If we start treating all apparent civilians as hostiles, the result will be increasing hostility among the civilian population which will make our military operations more difficult and cause our standing in the world to plummet even lower than it already is.

He's exactly right, of course. Iraq is intentionally making it uglier and more dangerous for innocents.

Phillipe, on the abuse of surrender, notes:

There can come a time for just about anyone when surrender turns into an attractive option -- if not yet, then when they and their comrades find themselves unarmed or inadequately armed and surrounded by heavily armed enemy combatants. But if our troops in those circumstances can't be sure that the Iraqis in front of them really are unarmed and that it isn't a trap, it seems likely that they will be inclined to err on the side of caution. False surrenders thus amount to a very striking case of a military "burning its bridges."

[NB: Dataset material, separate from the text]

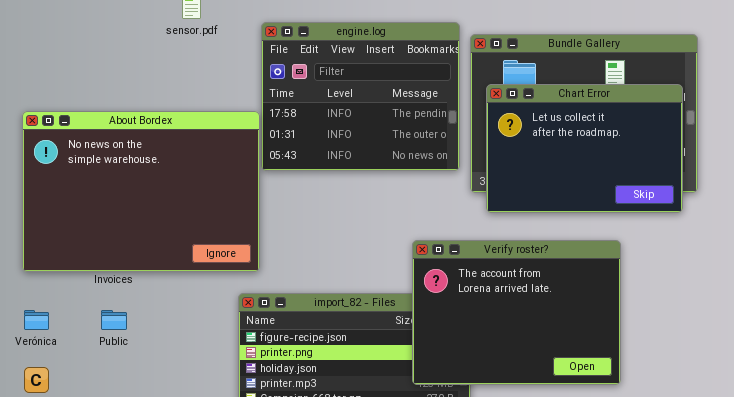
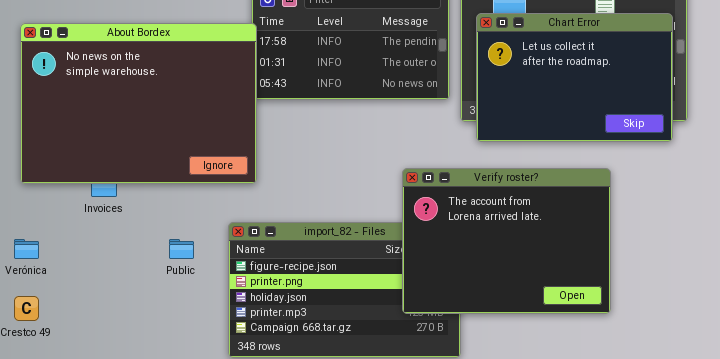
About Bordex: [22,111,260,272] -> [20,23,257,184], moved
Public: [101,310,127,330] -> [169,239,194,259], moved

One could simply argue basically (as someone in Matt's comment section has): Tough, it's war. The Brits complained when we used unorthodox tactics in the American Revolution.

And it's something we should have expected. Still, if one agrees the basic logic of having rules in war, if only to make it that less horrendous than it already is, tossing those rules out only increases the risk of death and injury to innocent civilians. But as Matt points out, when the results of such irresponsibility are increased civilian casualties, American and British troops are the ones who are going to be blamed.